Texte fourni
^^^^^^^^^^^^^^^^
Des graffitis anti-chrétiens ont été tagués dans la nuit de lundi à mardi sur les murs d’un couvent à l’ouest de Jérusalem, où plusieurs voitures ont été endommagées, a annoncé la police israélienne.

Les graffitis –« Marie est une vache », « L’Amérique [est] l’Allemagne nazie », « le prix à payer »– ont été inscrits en hébreu sur les murs de ce couvent catholique, a expliqué Louba Samri, porte-parole de la police.

De plus, les pneus de cinq véhicules garés sur les lieux ont été crevés, a-t-elle ajouté. Le couvent Notre-Dame, Reine de Palestine, a été fondé avant la création d’Israël en 1948.

Des colons juifs extrémistes ainsi que des militants d’extrême-droite se livrent régulièrement, sous l’appellation du « prix à payer », à des agressions visant des villageois arabes, des lieux de culte, des militants pacifistes, voire l’armée, en réaction à des décisions ou à des actes qu’ils jugent hostiles.

Moshe Dadon, chef du conseil local dont dépend le couvent, a exprimé des doutes que le vandalisme ait été commis par des colons extrémistes.
^^^^^^^^^^^^^^^^
Lignes extraites
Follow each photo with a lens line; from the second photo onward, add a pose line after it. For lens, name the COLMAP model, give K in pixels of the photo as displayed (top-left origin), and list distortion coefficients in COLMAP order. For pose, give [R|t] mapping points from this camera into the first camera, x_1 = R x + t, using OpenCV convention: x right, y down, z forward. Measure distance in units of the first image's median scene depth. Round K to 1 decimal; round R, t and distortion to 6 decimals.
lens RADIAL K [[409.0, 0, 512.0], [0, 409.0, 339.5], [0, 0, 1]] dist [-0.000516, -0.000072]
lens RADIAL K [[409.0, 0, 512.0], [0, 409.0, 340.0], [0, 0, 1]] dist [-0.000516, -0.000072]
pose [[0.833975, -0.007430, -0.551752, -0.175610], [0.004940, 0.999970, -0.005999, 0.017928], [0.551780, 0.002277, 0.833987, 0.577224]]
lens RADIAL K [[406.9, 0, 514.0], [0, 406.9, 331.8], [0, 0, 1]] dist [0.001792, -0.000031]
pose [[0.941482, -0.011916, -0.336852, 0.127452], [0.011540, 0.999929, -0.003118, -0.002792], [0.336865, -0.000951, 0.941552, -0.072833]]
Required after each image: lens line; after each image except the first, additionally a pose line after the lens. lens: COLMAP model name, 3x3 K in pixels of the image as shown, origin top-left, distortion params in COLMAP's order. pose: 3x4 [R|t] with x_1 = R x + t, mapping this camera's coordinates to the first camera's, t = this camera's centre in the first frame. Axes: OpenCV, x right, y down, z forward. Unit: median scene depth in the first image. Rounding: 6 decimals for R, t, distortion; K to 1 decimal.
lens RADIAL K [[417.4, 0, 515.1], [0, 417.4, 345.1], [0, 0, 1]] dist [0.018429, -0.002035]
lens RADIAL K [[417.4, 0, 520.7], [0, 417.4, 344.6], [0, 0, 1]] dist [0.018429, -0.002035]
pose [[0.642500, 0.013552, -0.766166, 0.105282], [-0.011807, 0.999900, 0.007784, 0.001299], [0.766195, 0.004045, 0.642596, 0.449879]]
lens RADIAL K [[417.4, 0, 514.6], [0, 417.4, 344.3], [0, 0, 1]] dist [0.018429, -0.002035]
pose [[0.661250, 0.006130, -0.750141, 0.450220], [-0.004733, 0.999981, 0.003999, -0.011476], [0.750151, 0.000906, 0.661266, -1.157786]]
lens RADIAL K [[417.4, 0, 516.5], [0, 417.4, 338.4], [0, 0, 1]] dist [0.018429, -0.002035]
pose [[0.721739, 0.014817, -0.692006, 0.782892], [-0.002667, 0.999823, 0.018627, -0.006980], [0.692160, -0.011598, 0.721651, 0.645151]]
^^^^^^^^^^^^^^^^
Consigne 1
Recopiez fidèlement l'article sur les graffitis du couvent, de « Des colons juifs » à « des colons extrémistes. ».
Consigne 2
Rédigez la suite de l'article sur le couvent vandalisé près de Jérusalem, à partir de sa dernière phrase.

Résultat attendu 1
Des colons juifs extrémistes ainsi que des militants d’extrême-droite se livrent régulièrement, sous l’appellation du « prix à payer », à des agressions visant des villageois arabes, des lieux de culte, des militants pacifistes, voire l’armée, en réaction à des décisions ou à des actes qu’ils jugent hostiles.

Moshe Dadon, chef du conseil local dont dépend le couvent, a exprimé des doutes que le vandalisme ait été commis par des colons extrémistes.

Résultat attendu 2
« C’est inhabituel. En général, ils visent des Arabes, pas des monastères », a-t-il affirmé à la radio militaire.

A une dizaine de kilomètres du couvent attaqué lundi soir, le monastère trappiste de Latroun avait déjà été profané en 2012, ce qui avait choqué Israéliens, Palestiniens et la communauté internationale.

Une porte en bois avait été incendiée et des slogans anti-chrétiens tels que « Jésus est un singe » avaient été inscrits sur un mur de l’édifice.

Deux suspects dans cette affaire, un colon et un habitant d’un quartier majoritairement juif ultra-orthodoxe jouxtant Tel Aviv, ont été arrêtés en juillet.